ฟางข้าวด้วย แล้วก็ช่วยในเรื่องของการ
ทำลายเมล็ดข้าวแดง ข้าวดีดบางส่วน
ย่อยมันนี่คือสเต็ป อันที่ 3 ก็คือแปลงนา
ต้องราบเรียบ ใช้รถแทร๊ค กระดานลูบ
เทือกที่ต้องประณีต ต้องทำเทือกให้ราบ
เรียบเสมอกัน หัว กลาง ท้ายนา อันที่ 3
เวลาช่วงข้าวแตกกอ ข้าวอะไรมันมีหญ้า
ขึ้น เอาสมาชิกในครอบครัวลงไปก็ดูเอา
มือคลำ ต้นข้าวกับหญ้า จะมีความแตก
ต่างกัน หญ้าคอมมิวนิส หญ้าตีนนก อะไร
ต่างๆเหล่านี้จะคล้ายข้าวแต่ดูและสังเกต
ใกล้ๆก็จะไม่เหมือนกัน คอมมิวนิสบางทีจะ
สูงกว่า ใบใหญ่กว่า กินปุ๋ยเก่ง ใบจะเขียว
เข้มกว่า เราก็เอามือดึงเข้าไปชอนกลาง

__ABOUT THIS TASK__. Rewrite the lines of the items above, changing "แปลงนา" to "ผืนนา" and leaving everything else as it stands.

__OUTPUT FOR THIS EXERCISE__.
ฟางข้าวด้วย แล้วก็ช่วยในเรื่องของการ
ทำลายเมล็ดข้าวแดง ข้าวดีดบางส่วน
ย่อยมันนี่คือสเต็ป อันที่ 3 ก็คือผืนนา
ต้องราบเรียบ ใช้รถแทร๊ค กระดานลูบ
เทือกที่ต้องประณีต ต้องทำเทือกให้ราบ
เรียบเสมอกัน หัว กลาง ท้ายนา อันที่ 3
เวลาช่วงข้าวแตกกอ ข้าวอะไรมันมีหญ้า
ขึ้น เอาสมาชิกในครอบครัวลงไปก็ดูเอา
มือคลำ ต้นข้าวกับหญ้า จะมีความแตก
ต่างกัน หญ้าคอมมิวนิส หญ้าตีนนก อะไร
ต่างๆเหล่านี้จะคล้ายข้าวแต่ดูและสังเกต
ใกล้ๆก็จะไม่เหมือนกัน คอมมิวนิสบางทีจะ
สูงกว่า ใบใหญ่กว่า กินปุ๋ยเก่ง ใบจะเขียว
เข้มกว่า เราก็เอามือดึงเข้าไปชอนกลาง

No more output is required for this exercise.